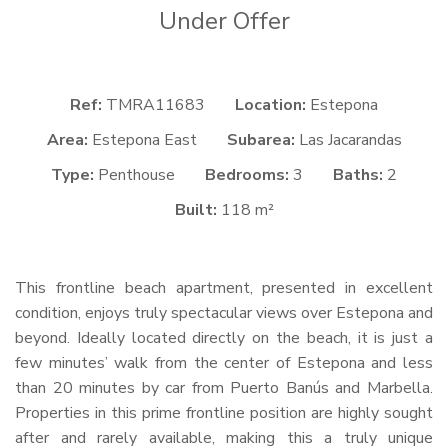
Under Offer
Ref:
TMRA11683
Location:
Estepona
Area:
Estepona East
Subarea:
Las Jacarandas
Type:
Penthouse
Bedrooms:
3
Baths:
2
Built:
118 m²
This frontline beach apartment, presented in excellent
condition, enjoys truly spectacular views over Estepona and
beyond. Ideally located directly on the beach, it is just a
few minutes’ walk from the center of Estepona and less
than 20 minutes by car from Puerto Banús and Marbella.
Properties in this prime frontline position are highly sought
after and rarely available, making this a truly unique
══════════
• **Assigned task**: This exercise calls for the line containing "This frontline beach" and each line after it in the records, copied exactly.

• **Solution for this problem**:
This frontline beach apartment, presented in excellent
condition, enjoys truly spectacular views over Estepona and
beyond. Ideally located directly on the beach, it is just a
few minutes’ walk from the center of Estepona and less
than 20 minutes by car from Puerto Banús and Marbella.
Properties in this prime frontline position are highly sought
after and rarely available, making this a truly unique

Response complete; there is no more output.